The new design has a low river rock wall on the street side, and river rock facing on the bottom part of the building. Above that is vertical wood siding, Humphries said. The town board meeting room has brick facing and a flat roof.
Humphries said he is still trying to get the building down to the 12,000 square feet as directed by the town. About 2,000 of that will be leased to the county. He said the design had been 13,000 square feet, and he has cut that to 12,500 square feet. Town employees were asked to reduce their office space requests.
He advised that cutting another 500 square feet might not make much difference in the total cost. “Because of the small area, we have to make some hard decisions of who is up (on the second floor) and who is down,” Humphries said. The current layout has the town manager, two conference rooms, a maintenance room and a staff break room upstairs.
Trustee Daryl Yost questioned the total number of conference rooms in the plan. “You can’t have enough conference rooms,” trustee Rick Smith responded.
An audience member questioned the plan’s energy efficiency, including the sun to help heat the building in winter.

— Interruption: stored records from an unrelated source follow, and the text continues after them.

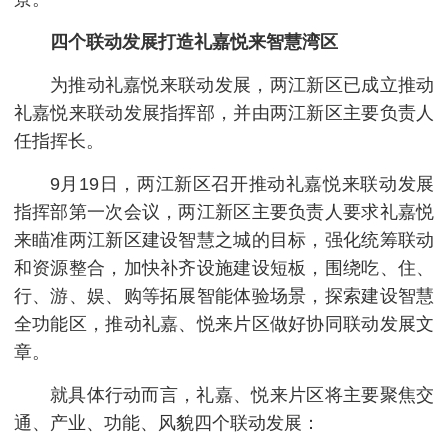
四个联动发展打造礼嘉悦来智慧湾区
为推动礼嘉悦来联动发展，两江新区已成立推动
礼嘉悦来联动发展指挥部，并由两江新区主要负责人
任指挥长。
9月19日，两江新区召开推动礼嘉悦来联动发展
指挥部第一次会议，两江新区主要负责人要求礼嘉悦
来瞄准两江新区建设智慧之城的目标，强化统筹联动
和资源整合，加快补齐设施建设短板，围绕吃、住、
行、游、娱、购等拓展智能体验场景，探索建设智慧
全功能区，推动礼嘉、悦来片区做好协同联动发展文
章。
就具体行动而言，礼嘉、悦来片区将主要聚焦交
通、产业、功能、风貌四个联动发展：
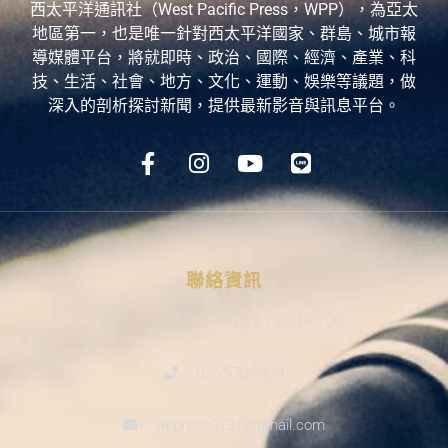
西太平洋通訊社（West Pacific Press，WPP），為亞太
地區第一，也是唯一針對西太平洋國家、群島、城市報
導媒體平台，將就即時、政治、國際、經濟、產業、科
技、生活、社會、地方、文化、運動、娛樂等議題，做
深入的剖析探討新聞，提供最新影音與訊息平台。
聯絡資訊
9：30-12：00；13：30-18：00
02-2570-5439
wppress0731@gmail.com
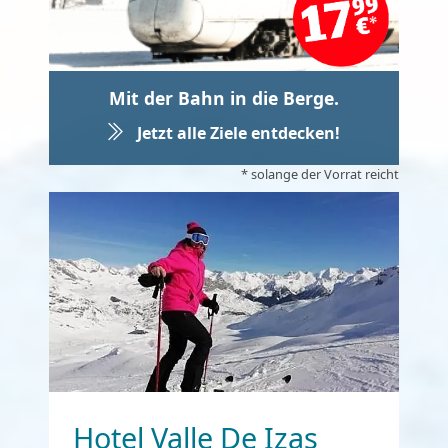
Mit der Bahn in die Berge.
Jetzt alle Ziele entdecken!
* solange der Vorrat reicht
Hotel Valle De Izas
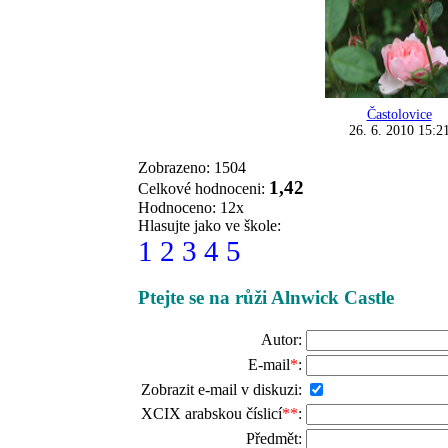
Častolovice
26. 6. 2010 15:2
Zobrazeno: 1504
1,42
Celkové hodnoceni:
Hodnoceno: 12x
Hlasujte jako ve škole:
1
2
3
4
5
Ptejte se na růži Alnwick Castle
Autor:
E-mail
*
:
Zobrazit e-mail v diskuzi:
XCIX arabskou číslicí
**
:
Předmět:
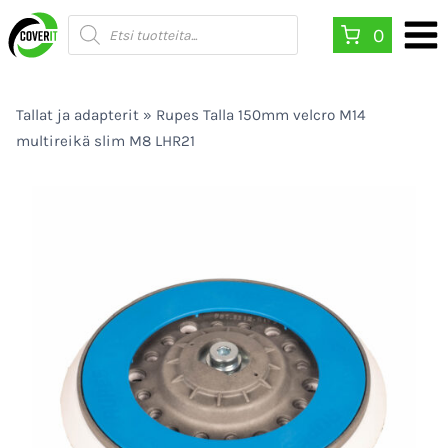
Siirry
Products
0
search
sisältöön
Tallat ja adapterit
»
Rupes Talla 150mm velcro M14
multireikä slim M8 LHR21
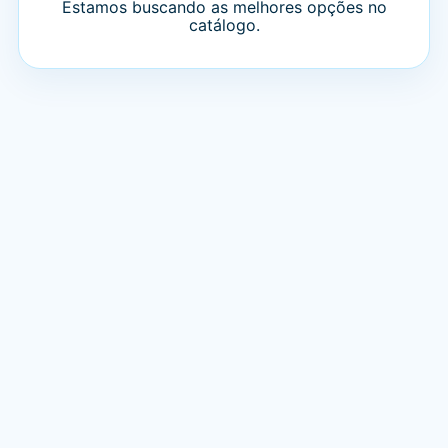
Tente remover filtros ou buscar por Amanco,
tubo, registro, disjuntor ou fale com o
televendas.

“It won’t be LEAD certified, but we’ll follow those guidelines as much as possible,” Humphries said. With a building like this, keeping it cool is usually a bigger energy demand than heating it, he said.
The layout has offices on the outside walls, with windows that can be opened for ventilation, he said. The idea is to use natural ventilation to reduce air conditioning costs. Yost said of the design, “It’s coming along pretty good.”
Smith told Humphries, “You incorporated our ideas really well.”